In the passage on the French revolutionary calendar, why did the country's laborers resent it? Please answer in one to three sentences.

Excerpted passage:
════════

The new names didn't evoke positive images for everyone. When the rival British wrote their own translation of Fabre’s new names—“Messrs. Slippy, Drippy, Nippy, Showery, Flowery, Bowery, Hoppy, Croppy, Poppy, Wheezy, Sneezy, and Freezy”—they were unmistakably poking fun at his creations. Even more problematic was a glaring bias toward the region in and around Paris. Nivôse may have drawn light-hearted mockery in the French Mediterranean, but in the overseas territories, the calendar was downright chauvinistic. For a government proclaiming liberté and égalité, the calendar was a glaring insult to fellow citizens scattered among France’s holdings as far afield as Haiti and Mauritius. And even if Fabre’s ode to farm-life were received quaintly in France, the décades’ longer workweek and fewer rest days drew the ire of the country’s laborers. Add in a lasting discrepancy over the reckoning of leap year, and the calendar could hardly be considered a success.

In the end, the calendar suffered the same fate as the Republic. Having been crowned Emperor by the Catholic Pope, Napoleon swept the calendar to the wayside in 1806. Fabre wasn't around to see his revolutionary creation’s fate: Like many of his comrades, Fabre lost his head to the guillotine in 1794 as the revolution crumbled into the “reign of terror.”

Like Fabre, France’s new Emperor recognized the power of symbols in reinforcing systems of thought. The calendar was resigned to the footnotes of history. Ironically, one of its most lasting vestiges is in 18 Brumaire, the notorious date historians agree ended the republic and marked the ascension of Napoleon as head of state.

════════

Saved data entries
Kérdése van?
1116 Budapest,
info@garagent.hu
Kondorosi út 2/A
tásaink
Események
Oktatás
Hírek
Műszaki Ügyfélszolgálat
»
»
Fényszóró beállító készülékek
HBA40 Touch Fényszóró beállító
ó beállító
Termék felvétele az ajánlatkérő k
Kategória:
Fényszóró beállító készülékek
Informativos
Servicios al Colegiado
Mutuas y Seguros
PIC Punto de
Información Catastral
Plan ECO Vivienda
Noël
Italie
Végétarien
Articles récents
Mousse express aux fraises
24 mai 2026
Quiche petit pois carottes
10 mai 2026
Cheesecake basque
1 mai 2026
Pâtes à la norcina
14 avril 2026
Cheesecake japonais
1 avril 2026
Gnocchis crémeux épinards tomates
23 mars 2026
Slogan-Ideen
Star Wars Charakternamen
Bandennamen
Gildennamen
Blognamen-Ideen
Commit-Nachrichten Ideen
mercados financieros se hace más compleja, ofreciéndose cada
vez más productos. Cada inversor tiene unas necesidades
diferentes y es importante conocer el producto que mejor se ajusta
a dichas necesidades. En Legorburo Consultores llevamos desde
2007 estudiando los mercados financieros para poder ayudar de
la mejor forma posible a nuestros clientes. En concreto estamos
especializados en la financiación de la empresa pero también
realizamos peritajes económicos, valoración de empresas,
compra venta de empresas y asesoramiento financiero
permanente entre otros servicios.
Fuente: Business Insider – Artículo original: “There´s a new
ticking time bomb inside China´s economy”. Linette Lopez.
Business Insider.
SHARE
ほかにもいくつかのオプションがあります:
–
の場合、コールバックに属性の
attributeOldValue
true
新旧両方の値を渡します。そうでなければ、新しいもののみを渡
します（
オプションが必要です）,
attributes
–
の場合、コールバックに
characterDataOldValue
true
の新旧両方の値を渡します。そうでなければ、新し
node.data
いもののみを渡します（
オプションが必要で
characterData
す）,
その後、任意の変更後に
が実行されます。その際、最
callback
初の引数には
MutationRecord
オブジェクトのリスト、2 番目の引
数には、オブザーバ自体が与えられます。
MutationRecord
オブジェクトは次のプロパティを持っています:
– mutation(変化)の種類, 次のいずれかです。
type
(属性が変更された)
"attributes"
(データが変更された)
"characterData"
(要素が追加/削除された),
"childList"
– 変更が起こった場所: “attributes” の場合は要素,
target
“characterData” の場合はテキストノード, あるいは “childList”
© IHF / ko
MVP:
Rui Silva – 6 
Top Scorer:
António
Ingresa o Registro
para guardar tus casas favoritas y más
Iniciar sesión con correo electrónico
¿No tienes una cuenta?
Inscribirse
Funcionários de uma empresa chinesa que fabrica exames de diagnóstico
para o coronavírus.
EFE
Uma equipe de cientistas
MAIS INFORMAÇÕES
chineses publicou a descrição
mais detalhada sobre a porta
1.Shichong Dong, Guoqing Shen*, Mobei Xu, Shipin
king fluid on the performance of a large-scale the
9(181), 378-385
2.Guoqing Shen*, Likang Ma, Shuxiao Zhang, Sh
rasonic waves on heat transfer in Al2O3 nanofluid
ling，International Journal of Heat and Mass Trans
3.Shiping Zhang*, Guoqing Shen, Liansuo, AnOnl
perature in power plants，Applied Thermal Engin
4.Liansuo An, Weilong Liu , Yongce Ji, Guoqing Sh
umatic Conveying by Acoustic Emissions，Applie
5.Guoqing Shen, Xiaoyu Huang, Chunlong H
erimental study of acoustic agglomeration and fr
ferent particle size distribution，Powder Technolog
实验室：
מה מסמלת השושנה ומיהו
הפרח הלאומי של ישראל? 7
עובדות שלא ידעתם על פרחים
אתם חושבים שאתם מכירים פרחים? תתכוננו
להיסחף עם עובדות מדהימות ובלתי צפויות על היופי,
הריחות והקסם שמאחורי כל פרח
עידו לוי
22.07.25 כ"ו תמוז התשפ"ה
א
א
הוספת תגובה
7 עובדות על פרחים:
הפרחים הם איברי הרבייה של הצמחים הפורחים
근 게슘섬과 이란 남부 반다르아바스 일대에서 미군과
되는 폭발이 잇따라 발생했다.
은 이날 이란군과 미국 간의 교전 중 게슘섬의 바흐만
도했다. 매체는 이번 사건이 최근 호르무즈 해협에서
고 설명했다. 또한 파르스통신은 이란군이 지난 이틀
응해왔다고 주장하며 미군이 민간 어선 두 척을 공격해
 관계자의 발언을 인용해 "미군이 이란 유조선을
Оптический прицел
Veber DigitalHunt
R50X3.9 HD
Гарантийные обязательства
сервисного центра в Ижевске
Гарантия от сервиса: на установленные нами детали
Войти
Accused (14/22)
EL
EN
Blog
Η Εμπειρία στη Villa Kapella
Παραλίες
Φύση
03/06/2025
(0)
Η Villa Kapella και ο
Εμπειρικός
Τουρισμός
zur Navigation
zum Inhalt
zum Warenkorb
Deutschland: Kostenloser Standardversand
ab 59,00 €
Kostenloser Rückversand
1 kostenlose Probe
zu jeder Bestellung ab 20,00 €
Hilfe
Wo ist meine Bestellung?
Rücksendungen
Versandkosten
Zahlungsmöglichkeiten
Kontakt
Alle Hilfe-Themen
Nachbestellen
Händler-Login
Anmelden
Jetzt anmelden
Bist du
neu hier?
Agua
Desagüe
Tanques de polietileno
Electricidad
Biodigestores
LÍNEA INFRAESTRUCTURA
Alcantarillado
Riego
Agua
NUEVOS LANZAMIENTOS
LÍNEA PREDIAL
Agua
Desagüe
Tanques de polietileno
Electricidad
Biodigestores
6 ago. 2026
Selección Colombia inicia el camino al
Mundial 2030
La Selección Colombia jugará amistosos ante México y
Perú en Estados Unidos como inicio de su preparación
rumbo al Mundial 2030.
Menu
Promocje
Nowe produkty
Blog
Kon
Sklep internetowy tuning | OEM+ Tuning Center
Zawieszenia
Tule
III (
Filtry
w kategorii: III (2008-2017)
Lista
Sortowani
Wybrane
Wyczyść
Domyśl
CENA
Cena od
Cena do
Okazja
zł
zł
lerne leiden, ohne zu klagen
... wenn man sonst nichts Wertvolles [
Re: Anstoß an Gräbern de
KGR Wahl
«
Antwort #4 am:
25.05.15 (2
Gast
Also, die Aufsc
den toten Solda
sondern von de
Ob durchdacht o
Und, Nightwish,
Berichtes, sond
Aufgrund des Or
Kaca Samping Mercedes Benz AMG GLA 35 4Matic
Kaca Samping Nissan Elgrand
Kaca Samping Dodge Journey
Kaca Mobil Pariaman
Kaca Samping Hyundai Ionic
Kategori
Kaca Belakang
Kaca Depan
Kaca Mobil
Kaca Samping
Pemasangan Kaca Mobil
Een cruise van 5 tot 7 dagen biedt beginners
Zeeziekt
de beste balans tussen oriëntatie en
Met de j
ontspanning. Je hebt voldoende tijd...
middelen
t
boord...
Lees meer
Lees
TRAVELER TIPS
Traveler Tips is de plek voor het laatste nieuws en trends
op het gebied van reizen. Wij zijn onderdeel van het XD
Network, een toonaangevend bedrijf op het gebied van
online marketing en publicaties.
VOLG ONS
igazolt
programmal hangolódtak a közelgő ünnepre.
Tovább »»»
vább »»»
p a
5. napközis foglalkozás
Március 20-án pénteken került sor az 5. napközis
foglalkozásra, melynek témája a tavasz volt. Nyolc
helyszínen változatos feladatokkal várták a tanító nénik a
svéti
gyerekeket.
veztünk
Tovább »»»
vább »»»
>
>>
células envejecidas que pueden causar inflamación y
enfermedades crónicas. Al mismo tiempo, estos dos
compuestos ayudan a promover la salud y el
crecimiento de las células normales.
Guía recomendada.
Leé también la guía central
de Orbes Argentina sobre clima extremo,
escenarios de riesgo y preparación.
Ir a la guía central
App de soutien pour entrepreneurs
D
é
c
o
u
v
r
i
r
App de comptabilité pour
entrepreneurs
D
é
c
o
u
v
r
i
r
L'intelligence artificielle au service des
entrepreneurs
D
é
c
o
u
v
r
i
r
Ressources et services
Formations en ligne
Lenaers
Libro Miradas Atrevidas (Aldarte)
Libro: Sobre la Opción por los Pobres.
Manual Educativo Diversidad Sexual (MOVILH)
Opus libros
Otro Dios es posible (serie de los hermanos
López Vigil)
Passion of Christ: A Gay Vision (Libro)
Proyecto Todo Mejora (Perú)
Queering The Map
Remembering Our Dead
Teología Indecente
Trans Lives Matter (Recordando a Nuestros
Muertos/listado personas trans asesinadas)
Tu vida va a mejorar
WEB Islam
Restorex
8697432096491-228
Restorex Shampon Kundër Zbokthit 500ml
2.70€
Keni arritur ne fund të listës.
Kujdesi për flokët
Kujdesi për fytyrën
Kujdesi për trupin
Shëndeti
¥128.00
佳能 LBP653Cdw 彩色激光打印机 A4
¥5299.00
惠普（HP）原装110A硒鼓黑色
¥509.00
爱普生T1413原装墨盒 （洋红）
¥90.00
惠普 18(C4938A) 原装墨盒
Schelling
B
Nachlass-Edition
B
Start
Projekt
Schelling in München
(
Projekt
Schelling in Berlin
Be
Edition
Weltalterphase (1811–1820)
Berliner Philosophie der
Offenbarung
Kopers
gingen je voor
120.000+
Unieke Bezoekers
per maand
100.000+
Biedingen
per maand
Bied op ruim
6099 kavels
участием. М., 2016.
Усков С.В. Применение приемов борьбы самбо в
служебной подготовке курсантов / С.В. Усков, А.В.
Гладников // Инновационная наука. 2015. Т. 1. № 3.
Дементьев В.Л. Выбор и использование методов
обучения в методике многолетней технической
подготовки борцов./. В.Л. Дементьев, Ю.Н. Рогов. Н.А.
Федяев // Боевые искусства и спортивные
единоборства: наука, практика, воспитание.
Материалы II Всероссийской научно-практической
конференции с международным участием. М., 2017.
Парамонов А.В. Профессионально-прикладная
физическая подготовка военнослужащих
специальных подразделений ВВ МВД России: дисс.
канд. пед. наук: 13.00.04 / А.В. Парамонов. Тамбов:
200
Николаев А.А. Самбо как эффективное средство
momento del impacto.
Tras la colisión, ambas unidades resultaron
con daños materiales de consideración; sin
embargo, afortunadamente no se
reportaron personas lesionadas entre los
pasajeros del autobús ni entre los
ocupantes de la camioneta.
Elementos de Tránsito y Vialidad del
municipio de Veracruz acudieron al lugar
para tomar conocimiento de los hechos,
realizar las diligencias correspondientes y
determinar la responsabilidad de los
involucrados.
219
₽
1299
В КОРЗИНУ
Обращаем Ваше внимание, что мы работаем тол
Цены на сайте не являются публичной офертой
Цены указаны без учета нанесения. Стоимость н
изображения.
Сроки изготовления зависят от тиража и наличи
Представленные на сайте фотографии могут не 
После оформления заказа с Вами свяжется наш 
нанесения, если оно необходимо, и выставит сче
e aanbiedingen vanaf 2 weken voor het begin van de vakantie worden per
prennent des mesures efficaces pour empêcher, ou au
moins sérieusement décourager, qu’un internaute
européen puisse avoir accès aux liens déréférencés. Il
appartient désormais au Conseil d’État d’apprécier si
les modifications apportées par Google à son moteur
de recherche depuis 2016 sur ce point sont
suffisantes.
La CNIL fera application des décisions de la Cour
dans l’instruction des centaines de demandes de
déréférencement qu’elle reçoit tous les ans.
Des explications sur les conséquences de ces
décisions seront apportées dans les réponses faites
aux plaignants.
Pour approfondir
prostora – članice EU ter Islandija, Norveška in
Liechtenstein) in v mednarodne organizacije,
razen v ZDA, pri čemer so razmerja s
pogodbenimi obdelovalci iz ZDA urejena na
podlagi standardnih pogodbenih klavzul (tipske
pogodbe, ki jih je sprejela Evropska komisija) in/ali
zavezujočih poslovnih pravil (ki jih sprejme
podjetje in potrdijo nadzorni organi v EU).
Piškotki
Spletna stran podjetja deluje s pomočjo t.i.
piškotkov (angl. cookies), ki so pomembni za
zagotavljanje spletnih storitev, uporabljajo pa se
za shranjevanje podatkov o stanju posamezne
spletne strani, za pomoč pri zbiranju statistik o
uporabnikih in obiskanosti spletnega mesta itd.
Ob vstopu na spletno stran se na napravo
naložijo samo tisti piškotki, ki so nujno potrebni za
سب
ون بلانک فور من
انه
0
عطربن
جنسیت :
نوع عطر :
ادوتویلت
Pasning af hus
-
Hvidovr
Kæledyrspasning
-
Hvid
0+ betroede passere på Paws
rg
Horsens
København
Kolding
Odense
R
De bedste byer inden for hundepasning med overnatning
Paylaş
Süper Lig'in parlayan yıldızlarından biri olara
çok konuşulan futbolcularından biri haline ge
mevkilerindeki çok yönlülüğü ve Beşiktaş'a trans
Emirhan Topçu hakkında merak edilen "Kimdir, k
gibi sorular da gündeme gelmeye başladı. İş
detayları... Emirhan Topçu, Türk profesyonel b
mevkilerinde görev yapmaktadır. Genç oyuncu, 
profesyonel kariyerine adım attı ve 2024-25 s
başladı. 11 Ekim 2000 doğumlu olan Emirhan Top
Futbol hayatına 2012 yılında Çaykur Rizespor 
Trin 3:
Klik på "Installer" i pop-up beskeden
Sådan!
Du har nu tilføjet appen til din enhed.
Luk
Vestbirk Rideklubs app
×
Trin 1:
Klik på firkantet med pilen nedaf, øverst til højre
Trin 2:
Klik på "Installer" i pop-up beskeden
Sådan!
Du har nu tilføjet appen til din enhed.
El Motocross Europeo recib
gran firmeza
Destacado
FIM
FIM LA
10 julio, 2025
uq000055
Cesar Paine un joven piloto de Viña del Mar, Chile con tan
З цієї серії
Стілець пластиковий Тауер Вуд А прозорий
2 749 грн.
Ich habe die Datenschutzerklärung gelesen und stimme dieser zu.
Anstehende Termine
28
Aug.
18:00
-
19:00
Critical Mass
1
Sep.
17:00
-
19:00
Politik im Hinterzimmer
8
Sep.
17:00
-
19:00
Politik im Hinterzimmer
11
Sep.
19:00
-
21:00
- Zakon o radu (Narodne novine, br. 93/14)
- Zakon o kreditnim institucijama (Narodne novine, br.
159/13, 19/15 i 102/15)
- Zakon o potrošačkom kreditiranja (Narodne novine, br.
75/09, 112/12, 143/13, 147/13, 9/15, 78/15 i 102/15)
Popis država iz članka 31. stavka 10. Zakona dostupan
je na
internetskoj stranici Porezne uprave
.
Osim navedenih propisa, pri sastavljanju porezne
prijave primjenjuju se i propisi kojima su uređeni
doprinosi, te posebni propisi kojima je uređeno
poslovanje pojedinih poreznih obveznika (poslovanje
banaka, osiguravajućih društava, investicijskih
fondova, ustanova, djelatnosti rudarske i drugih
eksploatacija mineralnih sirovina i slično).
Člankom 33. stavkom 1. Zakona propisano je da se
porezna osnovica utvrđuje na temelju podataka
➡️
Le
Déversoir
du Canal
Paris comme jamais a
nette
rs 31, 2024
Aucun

════════

Answer space:
The calendar's décades meant a longer workweek and fewer rest days. That drew the ire of France's laborers, even if Fabre's ode to farm life was received quaintly.